According to Galvez-Bravo, he would now go to Mexico alone. But losing his job in the United States would deprive his daughter as well as her brother, both U.S. citizens, of their current private school learning environment, in addition to inflicting other emotional and financial costs amounting to a sufficiently severe hardship.

The Board declined to reopen Galvez-Bravo’s removal proceedings. After assessing the new evidence, the Board concluded that Galvez-Bravo still had not met the hardship requirement. Galvez-Bravo in turn petitioned this Court for review of that determination.

II.

Jurisdiction. Before addressing the merits of Galvez-Bravo’s arguments, we pause to confirm our jurisdiction. Typically, we may review all “final order[s] of removal.” See 8 U.S.C. § 1252(a)(1); see also Kucana v. Holder, 558 U.S. 233, 253 (2010) (holding that “[a]ction on motions to reopen . . . remain subject to judicial review”); Madrigal v. Holder, 572 F.3d 239, 242 (6th Cir. 2009). With respect to orders regarding cancellation of removal, however, Congress has curtailed our review in certain aspects. For step one’s eligibility inquiry, we maintain jurisdiction to review questions of law and mixed questions of fact and law in the Board’s determinations. See Wilkinson, 601 U.S. at 212 (recognizing that courts can review whether the Board correctly applied the undisputed or established facts to assess the hardship standard). But we may not review the agency’s factual findings, which are made by the IJ and reviewed by the Board for clear error. See 8 U.S.C. § 1252(a)(2)(B)(i); 8 C.F.R. § 1003.1(d)(3)(i); Patel v. Garland, 596 U.S. 328, 331, 338–40 (2022). Contrast this jurisdictional limitation regarding the Board’s eligibility determination with other settings, like the review of the denial of asylum, where we consider agency factfinding under a deferential “substantial evidence” standard. See 8 U.S.C. § 1252(b)(4)(B); Vasquez-Rivera v. Garland, 96 F.4th 903, 907 (6th Cir. 2024). Likewise, as to step two, we may not review the agency’s exercise of discretion to cancel an order of removal. See 8 U.S.C. § 1252(a)(2)(B)(i); Wilkinson, 601 U.S. at 225 n.4.

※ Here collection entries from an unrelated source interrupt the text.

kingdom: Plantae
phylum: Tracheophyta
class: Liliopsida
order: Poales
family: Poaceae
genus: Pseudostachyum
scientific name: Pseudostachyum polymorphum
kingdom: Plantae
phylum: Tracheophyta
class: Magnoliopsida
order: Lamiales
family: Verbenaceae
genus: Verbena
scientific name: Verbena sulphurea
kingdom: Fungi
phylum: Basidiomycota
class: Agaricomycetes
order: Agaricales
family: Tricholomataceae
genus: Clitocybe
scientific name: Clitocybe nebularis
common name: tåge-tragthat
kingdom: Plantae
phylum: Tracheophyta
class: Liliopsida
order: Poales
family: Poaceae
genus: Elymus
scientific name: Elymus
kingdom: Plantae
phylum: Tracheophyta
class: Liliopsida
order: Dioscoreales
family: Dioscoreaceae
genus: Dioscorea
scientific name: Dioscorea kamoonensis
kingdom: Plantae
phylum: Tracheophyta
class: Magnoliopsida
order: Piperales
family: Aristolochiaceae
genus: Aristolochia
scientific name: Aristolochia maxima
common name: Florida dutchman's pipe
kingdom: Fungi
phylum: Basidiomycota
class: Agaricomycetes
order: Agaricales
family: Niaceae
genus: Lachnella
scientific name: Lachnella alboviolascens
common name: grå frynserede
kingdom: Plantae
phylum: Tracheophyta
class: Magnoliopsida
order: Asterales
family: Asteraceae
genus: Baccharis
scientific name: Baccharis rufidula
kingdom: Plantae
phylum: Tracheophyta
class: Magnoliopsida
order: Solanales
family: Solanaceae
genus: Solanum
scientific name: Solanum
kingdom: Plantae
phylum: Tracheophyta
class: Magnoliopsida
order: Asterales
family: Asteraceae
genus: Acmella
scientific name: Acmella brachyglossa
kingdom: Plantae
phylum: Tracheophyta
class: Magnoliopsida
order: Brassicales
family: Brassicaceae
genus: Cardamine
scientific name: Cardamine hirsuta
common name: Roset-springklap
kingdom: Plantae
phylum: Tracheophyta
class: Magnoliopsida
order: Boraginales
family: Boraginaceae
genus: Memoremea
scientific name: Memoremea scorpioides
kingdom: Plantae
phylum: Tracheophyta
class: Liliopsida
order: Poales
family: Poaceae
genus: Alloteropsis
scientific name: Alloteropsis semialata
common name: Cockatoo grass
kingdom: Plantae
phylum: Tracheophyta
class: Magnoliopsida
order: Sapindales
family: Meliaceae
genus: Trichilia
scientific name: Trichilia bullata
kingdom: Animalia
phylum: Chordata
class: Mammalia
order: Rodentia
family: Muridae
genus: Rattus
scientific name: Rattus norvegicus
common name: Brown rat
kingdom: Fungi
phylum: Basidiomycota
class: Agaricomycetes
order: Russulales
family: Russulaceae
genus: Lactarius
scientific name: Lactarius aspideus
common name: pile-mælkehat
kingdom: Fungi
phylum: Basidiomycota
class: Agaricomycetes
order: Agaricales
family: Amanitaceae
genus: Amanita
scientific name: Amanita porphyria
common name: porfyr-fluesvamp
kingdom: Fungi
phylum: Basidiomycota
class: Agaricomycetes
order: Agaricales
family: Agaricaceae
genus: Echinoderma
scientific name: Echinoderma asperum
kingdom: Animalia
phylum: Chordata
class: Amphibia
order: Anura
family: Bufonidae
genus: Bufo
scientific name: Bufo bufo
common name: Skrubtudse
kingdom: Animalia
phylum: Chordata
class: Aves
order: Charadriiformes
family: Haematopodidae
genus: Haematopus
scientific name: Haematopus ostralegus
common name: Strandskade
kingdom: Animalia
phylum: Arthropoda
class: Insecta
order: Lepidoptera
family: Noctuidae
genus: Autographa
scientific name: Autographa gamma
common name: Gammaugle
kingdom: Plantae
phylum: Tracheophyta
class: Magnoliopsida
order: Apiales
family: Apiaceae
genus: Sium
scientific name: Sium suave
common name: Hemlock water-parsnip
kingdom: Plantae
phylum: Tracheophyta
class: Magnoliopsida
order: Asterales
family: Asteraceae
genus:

With this framework in mind, we are confident of our jurisdiction to consider Galvez- Bravo’s petition. None of the issues Galvez-Bravo presses with regard to the Board’s step one determination are purely factual ones. He does not ask us, for instance, to question the Board’s No. 24-3052 Galvez-Bravo v. Garland Page 4

findings as to the severity of his daughter’s dyslexia or the nature of her current treatment.